Do ponto de vista empresarial, essa prática visa, muitas vezes, à redução de encargos trabalhistas e previdenciários. No entanto, do ponto de vista jurídico, ela pode mascarar uma fraude à legislação do trabalho e à tributação sobre a folha de salários.

A atuação do CARF: entre a forma e a substância

A jurisprudência do CARF não é uniforme, mas há uma tendência crescente de se adotar o princípio da prevalência da substância sobre a forma. Em outras palavras, não basta que a contratação tenha sido formalizada por meio de uma PJ. É necessário analisar se, na prática, os elementos da relação jurídica refletem uma verdadeira prestação autônoma de serviços, ou se configuram uma típica relação de emprego.

Quando o CARF desconsidera a pessoa jurídica

O CARF já decidiu, em diversos casos, que quando a empresa contratante exerce controle direto sobre o prestador, impõe horários, metas, utiliza estruturas da empresa e mantém relação de dependência econômica com um único contratante, há indícios claros de relação empregatícia disfarçada.

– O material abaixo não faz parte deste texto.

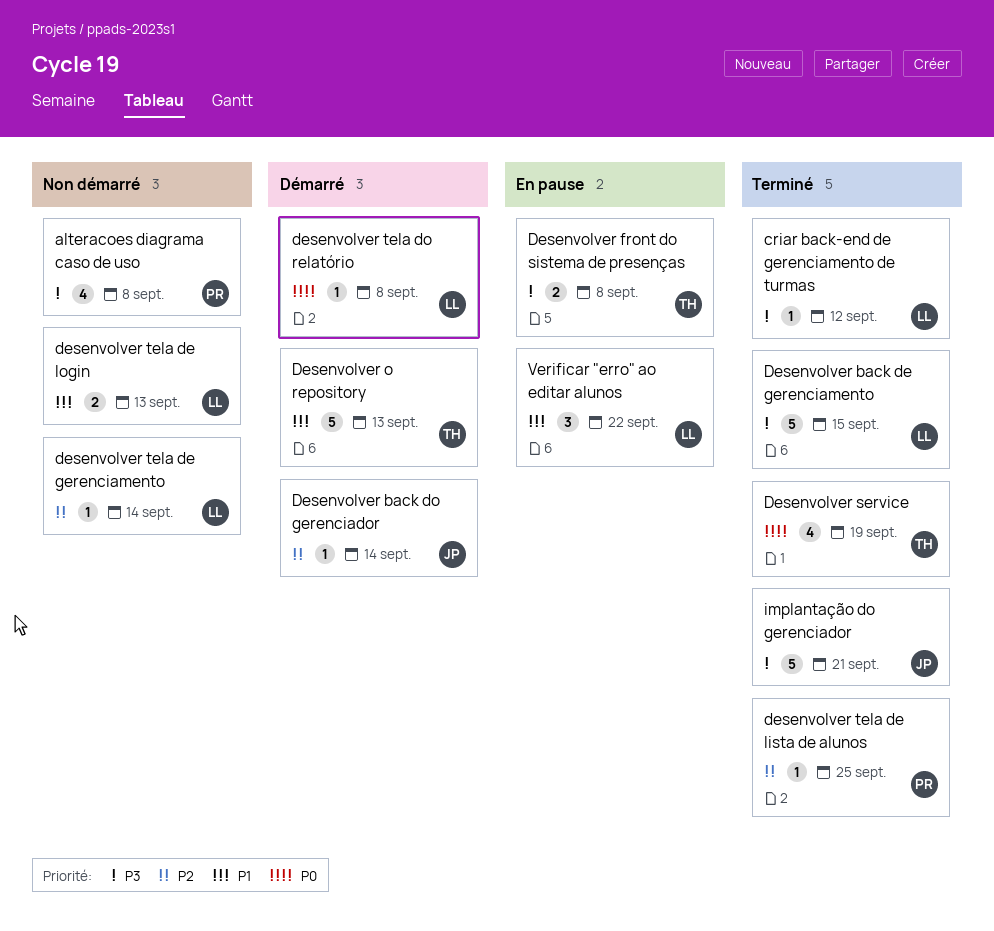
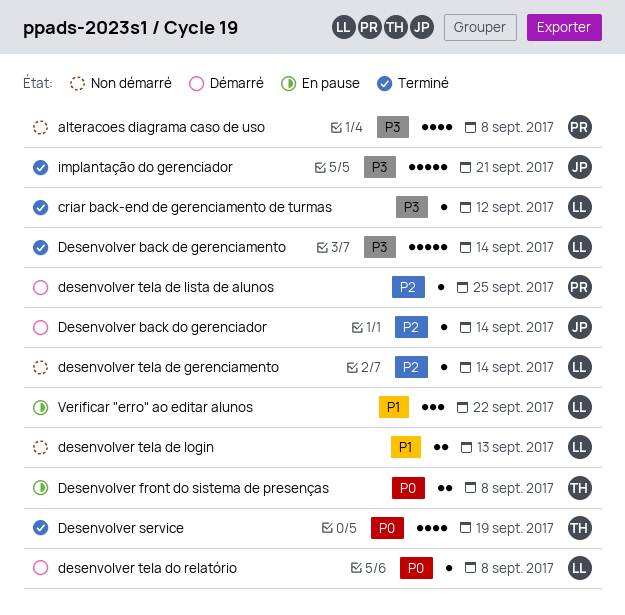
Desenvolver back de gerenciamento, due: Sep 15 -> Sep 14
Desenvolver front do sistema de presenças, priority: P3 -> P0
Desenvolver o repository: present -> none
desenvolver tela de lista de alunos, status: Terminé -> Démarré

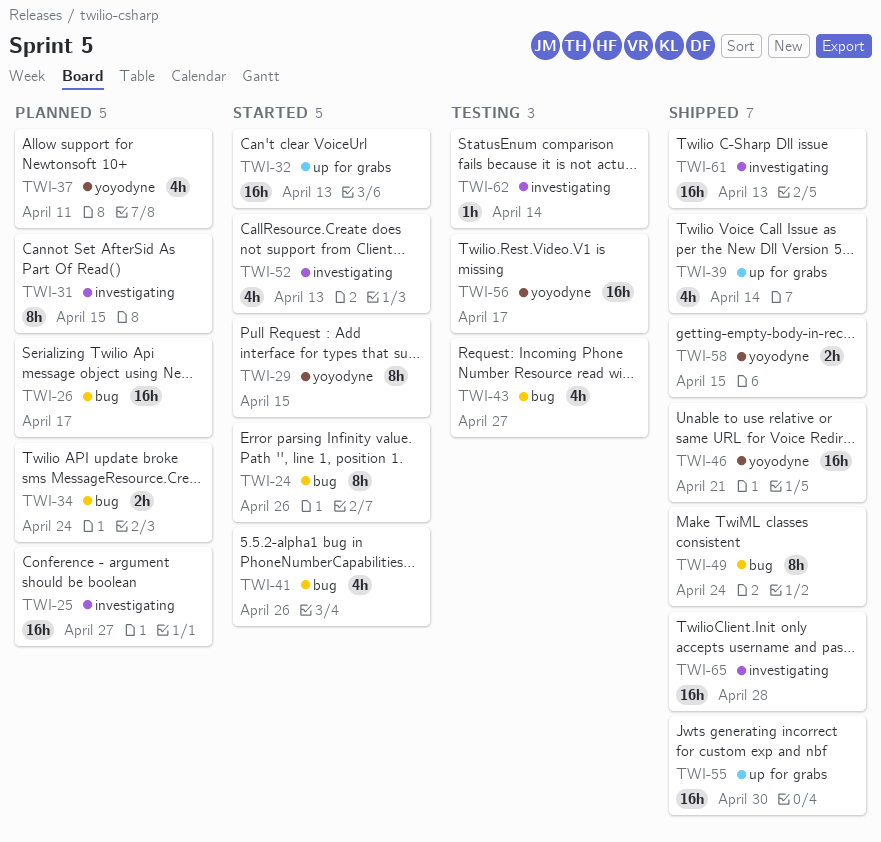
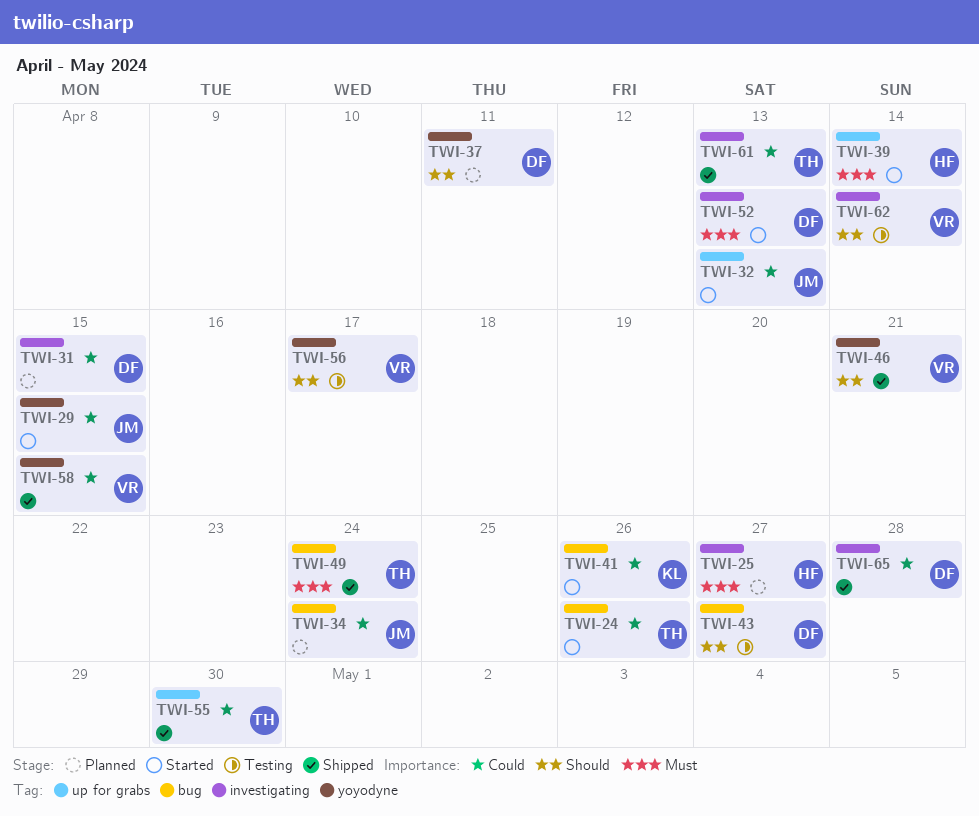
TWI-26: present -> none
TWI-39, status: Shipped -> Started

Nesses casos, a Receita Federal autua a empresa por deixar de recolher as contribuições previdenciárias incidentes sobre a folha de pagamento. O CARF, então, pode manter essas autuações, reconhecendo que houve uma simulação contratual para fins de elisão fiscal indevida.

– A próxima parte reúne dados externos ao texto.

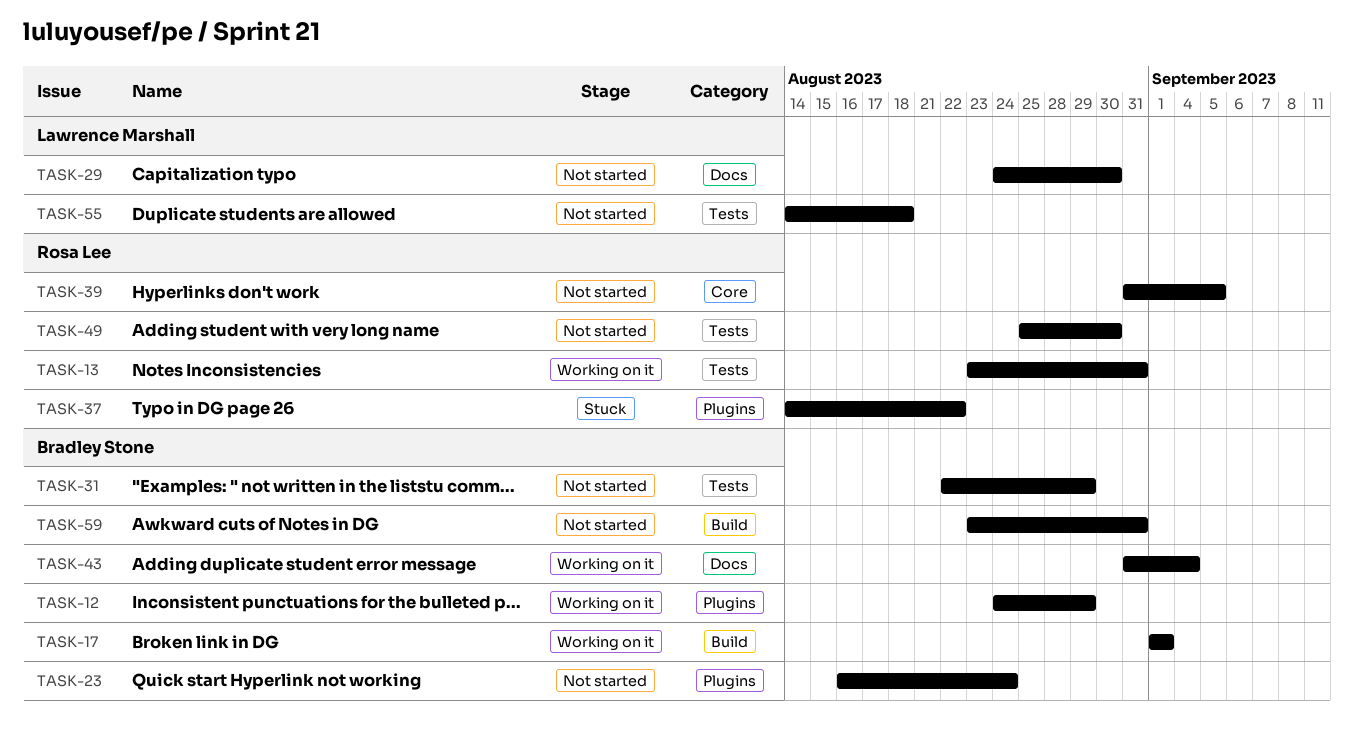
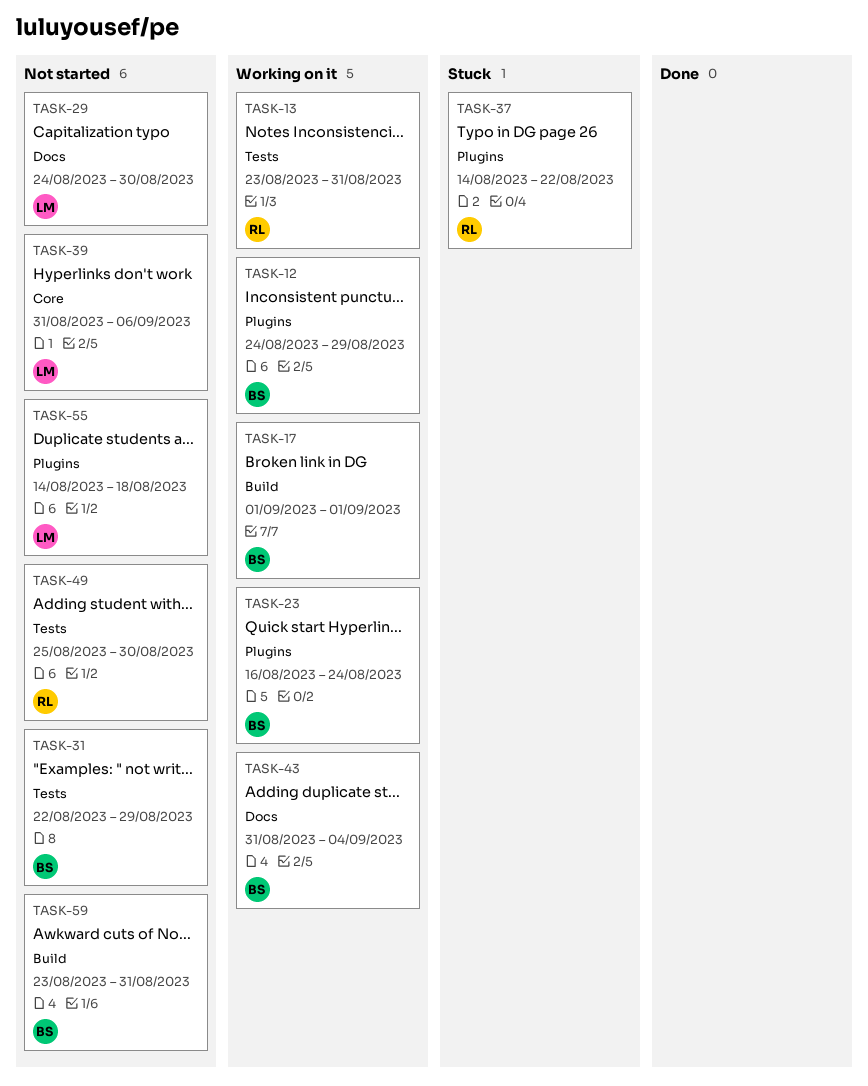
TASK-23, status: Not started -> Working on it
TASK-39, owner: Rosa Lee -> Lawrence Marshall
TASK-39, due: Sep 5 -> Sep 6
TASK-55, label: Tests -> Plugins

Elementos analisados pelo Fisco e pelo CARF

Alguns critérios frequentemente observados nos julgamentos do CARF sobre pejotização incluem:

  • Exclusividade: o prestador trabalha apenas para um contratante?
  • Subordinação: há ordens diretas, controle de horários e metas?
  • Pessoalidade: o serviço é prestado sempre pela mesma pessoa, sem possibilidade de substituição?
  • Estrutura organizacional: o prestador utiliza equipamentos, sistemas ou espaço físico da empresa contratante?
  • Dependência econômica: os rendimentos são quase integralmente oriundos de um único tomador?

Quanto mais presentes esses elementos, maior a chance de o CARF reconhecer a existência de vínculo empregatício disfarçado e, portanto, confirmar a autuação fiscal.

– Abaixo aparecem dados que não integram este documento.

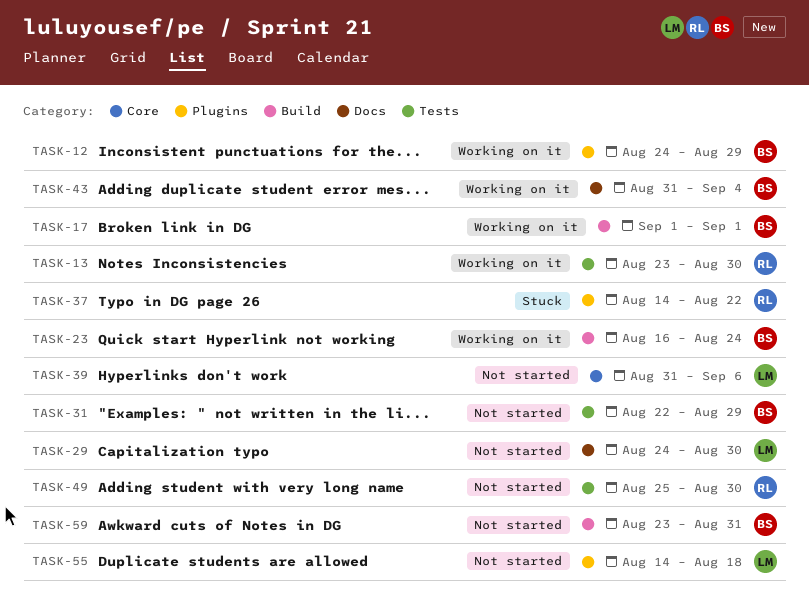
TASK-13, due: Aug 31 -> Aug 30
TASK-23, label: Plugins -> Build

Riscos e cuidados na contratação de PJs

A desconsideração da formalidade contratual pode gerar significativos passivos para a empresa, incluindo: cobranças de contribuições previdenciárias com multa e juros, execução fiscal, inscrição em dívida ativa, e penalidades por descumprimento de obrigações acessórias como GFIP e eSocial. Há ainda o risco de reconhecimento de vínculo empregatício na Justiça do Trabalho, com reflexos trabalhistas relevantes.

Empresas que adotam a pejotização de forma sistemática e sem critérios podem ser alvo de fiscalizações mais rigorosas e até responder por ações civis públicas por fraude trabalhista.

Para reduzir esses riscos, é essencial que a contratação de pessoas jurídicas observe a real autonomia do prestador. Isso inclui:

  • Contratos bem estruturados, com cláusulas que evidenciem a independência técnica e organizacional do prestador;
  • Ausência de subordinação hierárquica ou controle direto das atividades;
  • Remuneração vinculada à entrega do serviço contratado, e não ao tempo dedicado à atividade;

A conformidade entre forma e substância da relação é o que garante segurança jurídica e evita a reclassificação da prestação de serviços como vínculo empregatício disfarçado.

Considerações finais

A pejotização, quando utilizada de forma indevida, pode ser considerada uma fraude à legislação trabalhista e tributária. O CARF vem reforçando a necessidade de observar a realidade da relação jurídica, indo além das aparências contratuais. Para as empresas, isso exige cautela e planejamento. O uso de pessoas jurídicas para prestação de serviços deve refletir, de fato, uma relação autônoma, e não a dissimulação de uma relação de emprego.

O cenário exige um olhar atento e multidisciplinar, envolvendo os setores jurídico, tributário e de recursos humanos, para garantir a legalidade e a segurança das contratações.